Tue, Jun 9, 2020

What's next

Just over 6 months ago, in November of 2019, I embarked on a mission to build a new kind of map experience that’s social by design. I began the dance of the oft-repeated philosophy “real artists ship” by picking a starting point — build a socially curated map of places you and your friends want to explore. There was a lot of uncertainty in where I was headed but I had a lot of conviction that this was what people needed in 2020. At the very least, I needed it myself. I reckoned that I can’t go wrong if I’m in tune with the “scratching your own itch” thing. By March, after some redesigns and code overhauls, I was getting ready to ship the first public version of the iOS app.

A couple of weeks prior to that, I had occasionally been hearing chatter about a virus that was plaguing China. As an Indian who grew up in a Northern India battered with seasonal diseases like dengue, chikungunya and a host of other deadly ones, my brain was conditioned to view the news of such outbreaks from India and China as pains of densely-populated developing countries — concerning but not out of the ordinary. However, things changed quickly in March. Before people could catch a breath and wrap their heads around what was happening, cities outside of China were getting shut down, horrific stories of hospitals in Italy and Iran started circulating, people were ordered to #StayHome, and Covid-19 was declared a pandemic. Death became the daily update everywhere.

In a matter of weeks, the app I was working on — the premise of which was getting out more to explore the world outside your home with your friends — went from a potential need to literally the last thing people needed. I was depressed that 5-7 months of work+thought basically evaporated into thin air but I was infinitely more depressed and shocked by state of the world. Hearing stories of the pain people were experiencing and the rapidly increasing death that gripped the world numbed any other thought. The looming uncertainty about what was going to happen with life provoked a great deal of anxiety every single day but the worry for the health of family and friends around the world held precedence over any other concern.

Fast-forward two months from March, we live in a new world, that we are only vaguely starting to understand through caricatures drawn by influential columnists, economists, epidemiologists, doctors, politicians and Twitterverse. No one knows what it will really look like at the end of 2020 or in 2021 or 2022. In addition to the war with the virus, countries around the world face other crises. America is in the midst of widespread protest against the systemic racism that has existed in the region for centuries. Hong Kong resumes its political struggle against the Communist rule in China. In India, after the lockdown ended a few days ago, the virus is now starting to surge and chaos is ensuing all over the nation. The outlook of the world looks grim for the rest of 2020.

I am left thinking as to how I can contribute meaningfully to what’s going on right now. Amidst all this, I am a speck of dust and the question of “what should I do with my life now?” are really of no significance to the rest of the world. However, from my individual perspective, it is of great significance to me. And as any human, I’ve had dreams and aspirations, but now I am not so sure. I am needing to really rethink my life and where I fit in from a first principles standpoint. What’s next for me?

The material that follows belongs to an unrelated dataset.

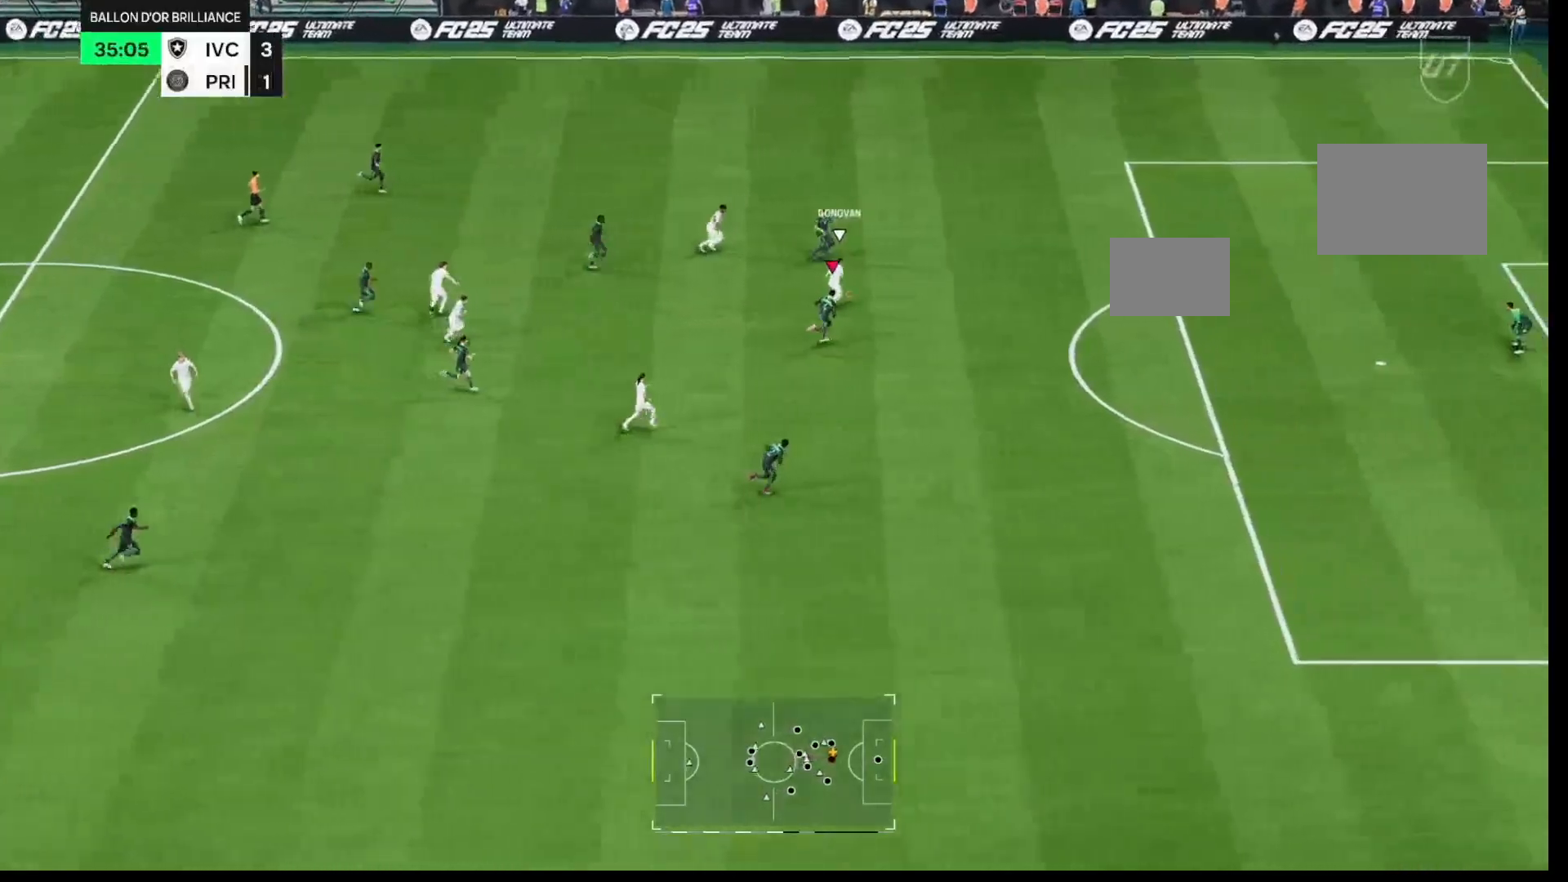
{"buttons": [], "left_stick": "up-right", "right_stick": "center", "events": []}
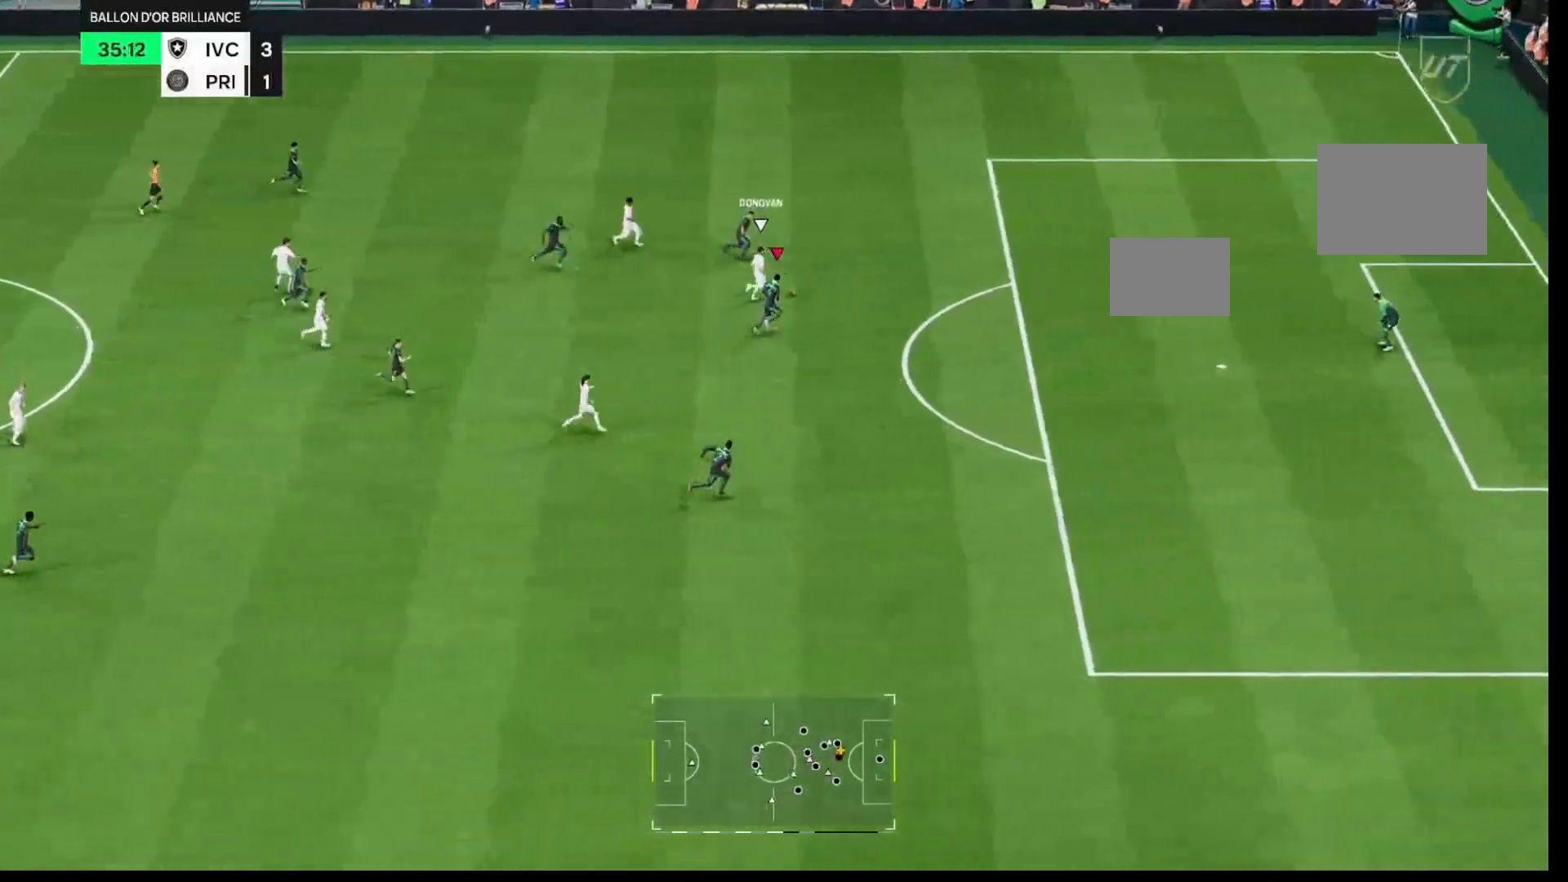
{"buttons": ["R1"], "left_stick": "up-right", "right_stick": "center", "events": [[233, "R1", "down"]]}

To be very honest, I don’t know. The confidence and conviction I had in my goals several months ago have been replaced by a great deal of anxiety and dread. However, I’m not the type of person to lose all hope. I’m searching for opportunities to make the world better, ways to feel content about what I’m doing for work, and figuring out how to pay the bills.

My intuition and dreams of being a self-sufficient entrepreneur are taking me towards using my product building skills to create apps for this new world. Apps that are mindful. Apps that make life slightly more convenient. Apps that bring a bit of joy to our very chaotic world. While I’m not really sure what this inclination will transpire into, I am experimenting with ideas. For the last 3 weeks, I have been getting my friends to test an iOS app I built called Dino Journal. It was a desperate pivot during the month of April in an effort to be distracted and wanting to ship something. It’s a simple and basic “social journal” that lets you broadcast bits from your daily life and let friends subscribe to them. While it is a social network, in the very basic form, I built it as an antidote to the circus-like, anxiety-marred spectacle of social media. It’s far from accomplishing that goal and I’m trying to really figure out what it is and whether it adds any good value to the lives of people who are using it.

For the next little while, to carry out my vaguely-defined “what’s next” plans, I’ve renamed the company I started in Oct 2019 to Dino Network Inc. I see it as a legal entity to facilitate publishing of mindful apps that add some positive value to people’s lives. I don’t like swimming in uncertainty, so this is my attempt at reducing that uncertainty and instil some direction. Ideally, it will lead to being content about my work life. But it could lead to nowhere and if so, I will have to change course.